Dandiya noted that Medicare officials are well aware that the continued rate of savings will level off, but he said high-performing ACOs will still receive incentives for keeping costs down.
Palm Beach ACO studied its data closely and found that addressing hospital readmissions was one way to reduce costs. From 2014 to 2015, it reduced admission rates in one hospital from 18 percent to 10 percent after physicians began to focus on "soft" or "comfort" admissions in which a patient is hospitalized as a precaution.
"Instead of sending a patient to the hospital, tell them to come over to the office, and tell them you will wait until 6 p.m.," Dandiya said. "Don't just admit a patient to the hospital for comfort. Talk to the family and explain to them why there is no need to go to the hospital or the ER."
For patients who are hospitalized, Palm Beach physicians work with emergency medicine physicians and other subspecialists to allow those who need more care to stay another day to avoid readmission. Patients are seen in primary care within three days after they are discharged, and the network's goal is to reduce that to two days.
"There is intense collaboration between these physicians," said Arthur Hansen, D.P.M., Palm Beach ACO's physician CEO. "They communicate on specific patients to outline a treatment plan. In the past, care was fragmented. If a physician did not have a patient's records, he would do a test or do labs again. Now one physician will say to another, 'The last time you saw this patient you did this.' Physicians remember patients when they look at their old notes, and they can collaborate with each other."
To maintain continuity of care, patients with chronic conditions who leave for vacation receive full prescription refills, copies of all their relevant medical records -- including X-rays -- and contact cards so medical staff in another state can reach their primary care physician if needed.

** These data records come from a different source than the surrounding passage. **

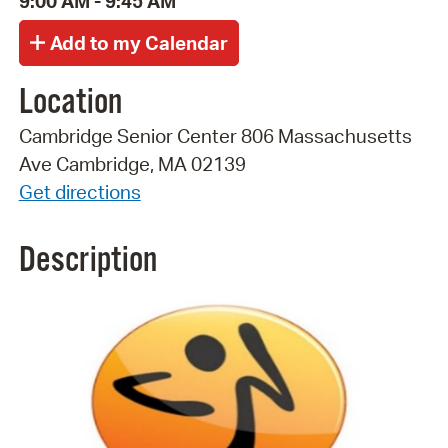
9:00 AM - 9:45 AM
Location
Cambridge Senior Center 806 Massachusetts
Ave Cambridge, MA 02139
Get directions
Description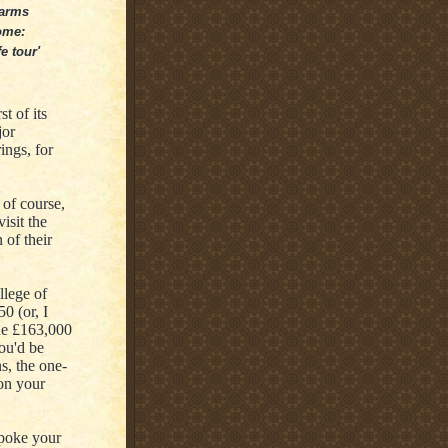
 arms
ome:
e tour'
t of its
jor
ings, for
 of course,
isit the
 of their
llege of
0 (or, I
he £163,000
ou'd be
s, the one-
on your
spoke your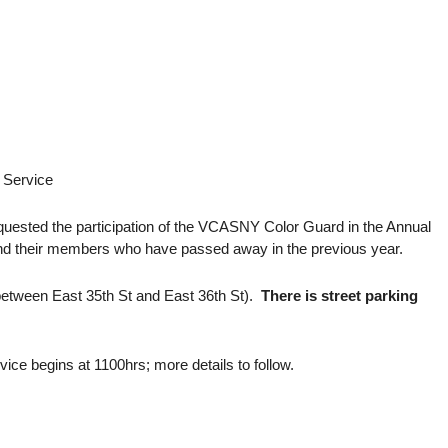
 Service
quested the participation of the VCASNY Color Guard in the Annual
and their members who have passed away in the previous year.
etween East 35th St and East 36th St).
There is street parking
ce begins at 1100hrs; more details to follow.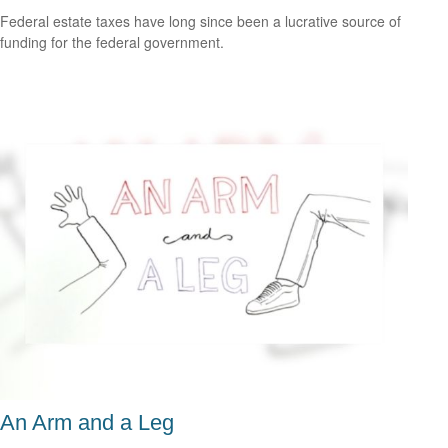
Federal estate taxes have long since been a lucrative source of
funding for the federal government.
An Arm and a Leg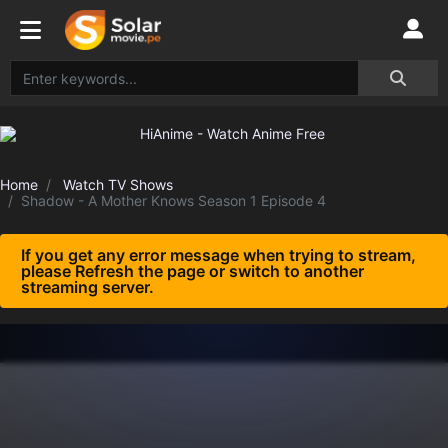
Home
Watch TV Shows
Shadow - A Mother Knows Season 1 Episode 4
If you get any error message when trying to stream,
please Refresh the page or switch to another
streaming server.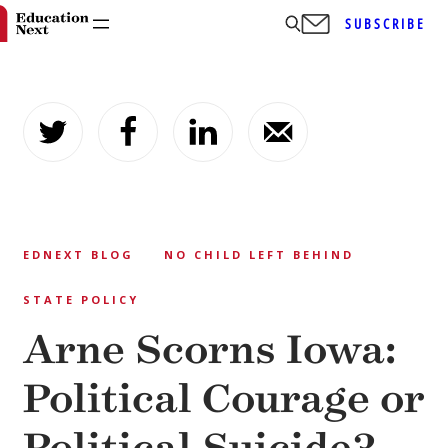
SUBSCRIBE
Skip
to
content
EDNEXT BLOG
NO CHILD LEFT BEHIND
STATE POLICY
Arne Scorns Iowa:
Political Courage or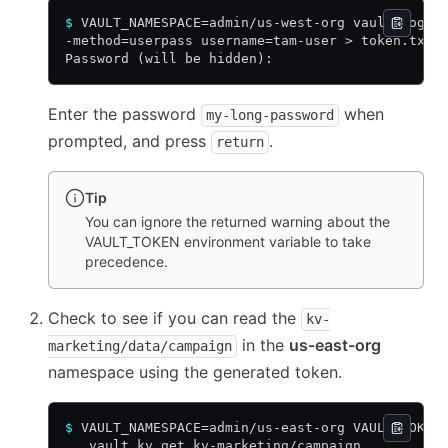
$
 VAULT_NAMESPACE=admin/us-west-org vault login
-method=userpass username=tam-user > token.txt
Password (will be hidden):
Enter the password
when
my-long-password
prompted, and press
.
return
Tip
You can ignore the returned warning about the
VAULT_TOKEN environment variable to take
precedence.
Check to see if you can read the
kv-
in the
us-east-org
marketing/data/campaign
namespace using the generated token.
$
 VAULT_NAMESPACE=admin/us-east-org VAULT_TOKEN
   vault kv get kv-marketing/campaign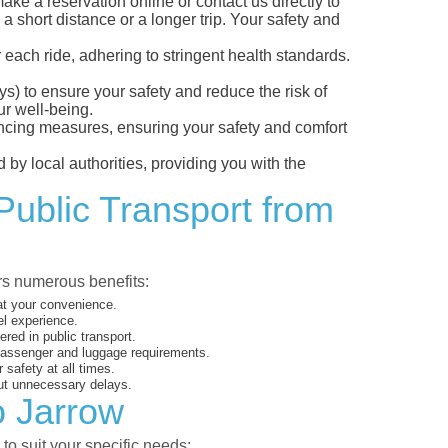
e a reservation online or contact us directly to
a short distance or a longer trip. Your safety and
 each ride, adhering to stringent health standards.
eys) to ensure your safety and reduce the risk of
r well-being.
tancing measures, ensuring your safety and comfort
 by local authorities, providing you with the
Public Transport from
ers numerous benefits:
 at your convenience.
el experience.
ed in public transport.
 passenger and luggage requirements.
 safety at all times.
ut unnecessary delays.
o Jarrow
to suit your specific needs: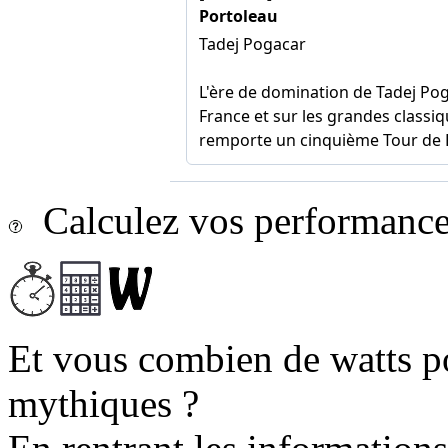
Calculez vos performances
Et vous combien de watts p
mythiques ?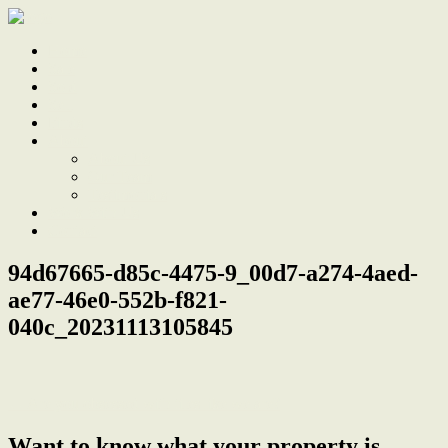
Home
Sale
Sold
Sell
Finds
About
About Us
Our Team
Testimonials
Work With Us
Contact
94d67665-d85c-4475-9_00d7-a274-4aed-
ae77-46e0-552b-f821-
040c_20231113105845
← Are you obsessed with tiles like we are?
Want to know what your property is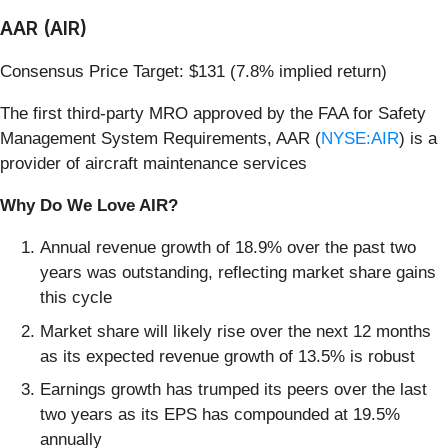
AAR (AIR)
Consensus Price Target: $131 (7.8% implied return)
The first third-party MRO approved by the FAA for Safety
Management System Requirements, AAR (
NYSE:AIR
) is a
provider of aircraft maintenance services
Why Do We Love AIR?
Annual revenue growth of 18.9% over the past two
years was outstanding, reflecting market share gains
this cycle
Market share will likely rise over the next 12 months
as its expected revenue growth of 13.5% is robust
Earnings growth has trumped its peers over the last
two years as its EPS has compounded at 19.5%
annually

The Palm Beach ACO continues to expand its network, which now covers 60,000 beneficiaries and includes 240 primary care physicians and 160 subspecialists.
"If physicians can create a network of 15 to 20 PCPs and key subspecialists, they should succeed" in the ACO model, Klebonis said. "One physician can't answer the phone and cover all the subspecialties all the time. You need to coordinate with other doctors and have a critical mass."